Last Friday, I wrote about the Canadian government finalizing regulations requiring an average renewable fuel content of five percent in gasoline and posed a question about what impact this will have on the market for ethanol as well as on U.S. ethanol producers.
The two billion liters (more than 500 million gallons) of renewable fuel needed to meet the five percent regulation would generate an annual demand for between Can$700-900 million worth of corn and wheat, reports Agriculture and Agri-Food Canada.
“The production of renewable fuels contributes to diversification of the agriculture and agri-food sector by creating a new market for agricultural commodities, and supports the movement of farmers into value-added production processes associated with ethanol production,” says Patrick Girard, a spokesperson with Agriculture and Agri-Food Canada. “At the same time, renewable fuel facilities built in rural locations will increase the number of jobs and economic activity in farming communities.”

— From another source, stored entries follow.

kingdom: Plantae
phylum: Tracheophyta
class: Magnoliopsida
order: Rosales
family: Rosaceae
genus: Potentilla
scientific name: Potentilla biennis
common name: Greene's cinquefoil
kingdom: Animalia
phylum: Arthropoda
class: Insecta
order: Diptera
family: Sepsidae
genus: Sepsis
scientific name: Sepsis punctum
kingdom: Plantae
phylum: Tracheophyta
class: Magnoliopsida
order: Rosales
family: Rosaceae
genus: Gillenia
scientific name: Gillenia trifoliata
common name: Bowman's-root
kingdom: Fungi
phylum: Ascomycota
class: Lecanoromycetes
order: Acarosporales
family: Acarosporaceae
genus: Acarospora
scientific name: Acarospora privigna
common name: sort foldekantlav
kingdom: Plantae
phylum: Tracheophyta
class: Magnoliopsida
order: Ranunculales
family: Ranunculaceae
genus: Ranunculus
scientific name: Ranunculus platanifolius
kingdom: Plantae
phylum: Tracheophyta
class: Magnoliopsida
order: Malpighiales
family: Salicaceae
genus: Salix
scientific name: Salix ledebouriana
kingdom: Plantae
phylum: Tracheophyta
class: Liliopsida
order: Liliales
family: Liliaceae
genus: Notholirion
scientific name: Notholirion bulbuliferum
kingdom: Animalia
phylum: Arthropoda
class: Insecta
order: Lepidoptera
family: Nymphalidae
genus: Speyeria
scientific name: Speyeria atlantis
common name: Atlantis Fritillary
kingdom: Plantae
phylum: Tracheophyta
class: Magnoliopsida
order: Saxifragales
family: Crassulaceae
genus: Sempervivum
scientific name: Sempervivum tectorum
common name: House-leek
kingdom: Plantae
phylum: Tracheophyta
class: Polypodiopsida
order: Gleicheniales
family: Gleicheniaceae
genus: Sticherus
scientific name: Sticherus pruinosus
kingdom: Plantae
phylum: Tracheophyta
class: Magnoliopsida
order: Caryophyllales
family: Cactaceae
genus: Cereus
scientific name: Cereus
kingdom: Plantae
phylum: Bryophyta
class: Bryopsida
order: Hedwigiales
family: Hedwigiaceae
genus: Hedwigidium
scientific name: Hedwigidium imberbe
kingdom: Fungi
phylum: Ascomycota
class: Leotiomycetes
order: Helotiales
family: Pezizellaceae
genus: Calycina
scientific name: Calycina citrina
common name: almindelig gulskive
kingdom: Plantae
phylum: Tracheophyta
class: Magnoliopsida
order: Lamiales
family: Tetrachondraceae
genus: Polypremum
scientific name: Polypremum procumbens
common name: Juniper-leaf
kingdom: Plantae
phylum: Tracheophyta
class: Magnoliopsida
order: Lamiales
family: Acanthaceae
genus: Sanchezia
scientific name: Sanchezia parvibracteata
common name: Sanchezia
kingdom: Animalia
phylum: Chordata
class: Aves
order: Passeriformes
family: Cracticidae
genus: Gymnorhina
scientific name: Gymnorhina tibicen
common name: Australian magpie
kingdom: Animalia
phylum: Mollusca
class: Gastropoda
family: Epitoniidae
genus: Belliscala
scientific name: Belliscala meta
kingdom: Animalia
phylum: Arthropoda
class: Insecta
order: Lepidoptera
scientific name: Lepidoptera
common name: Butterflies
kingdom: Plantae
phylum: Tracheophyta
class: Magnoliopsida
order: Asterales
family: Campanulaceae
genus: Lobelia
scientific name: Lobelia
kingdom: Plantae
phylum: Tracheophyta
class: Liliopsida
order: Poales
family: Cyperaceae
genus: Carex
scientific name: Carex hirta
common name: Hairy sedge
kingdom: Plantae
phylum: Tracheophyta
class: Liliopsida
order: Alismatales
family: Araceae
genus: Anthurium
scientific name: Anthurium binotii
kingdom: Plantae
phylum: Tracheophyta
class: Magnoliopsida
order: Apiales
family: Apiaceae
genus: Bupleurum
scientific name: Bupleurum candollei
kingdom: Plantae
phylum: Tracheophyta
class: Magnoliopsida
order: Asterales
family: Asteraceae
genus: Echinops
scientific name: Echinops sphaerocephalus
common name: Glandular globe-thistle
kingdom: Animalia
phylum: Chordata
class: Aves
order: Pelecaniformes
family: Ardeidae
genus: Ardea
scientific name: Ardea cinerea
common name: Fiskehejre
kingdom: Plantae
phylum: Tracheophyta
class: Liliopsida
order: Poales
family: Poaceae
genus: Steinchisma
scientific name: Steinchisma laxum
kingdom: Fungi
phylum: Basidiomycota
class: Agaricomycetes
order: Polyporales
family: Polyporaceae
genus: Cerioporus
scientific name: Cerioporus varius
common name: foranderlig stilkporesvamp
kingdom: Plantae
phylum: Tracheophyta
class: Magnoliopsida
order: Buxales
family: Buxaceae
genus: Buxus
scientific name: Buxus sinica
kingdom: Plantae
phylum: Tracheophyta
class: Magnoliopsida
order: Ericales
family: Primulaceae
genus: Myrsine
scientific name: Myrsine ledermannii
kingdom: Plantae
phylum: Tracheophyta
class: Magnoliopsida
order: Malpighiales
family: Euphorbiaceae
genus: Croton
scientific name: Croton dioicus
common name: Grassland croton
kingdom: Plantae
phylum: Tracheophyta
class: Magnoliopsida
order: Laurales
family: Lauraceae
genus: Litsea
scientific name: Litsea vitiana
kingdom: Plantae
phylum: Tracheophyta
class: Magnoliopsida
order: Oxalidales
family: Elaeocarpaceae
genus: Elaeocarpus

Canada’s five percent regulation is expected to be met primarily through domestic production. Therefore, it will have little impact on U.S. ethanol producers.
The Renewable Fuels Association adds that idled capacity in Canada could very easily make up the demand pull created by the new regulations. “The Canadian fuel market is much smaller than the U.S. and thus, so is the renewable fuel requirement. That said, it could mean some additional export opportunities for ethanol producers,” said Matt Hartwig, communications director, RFA.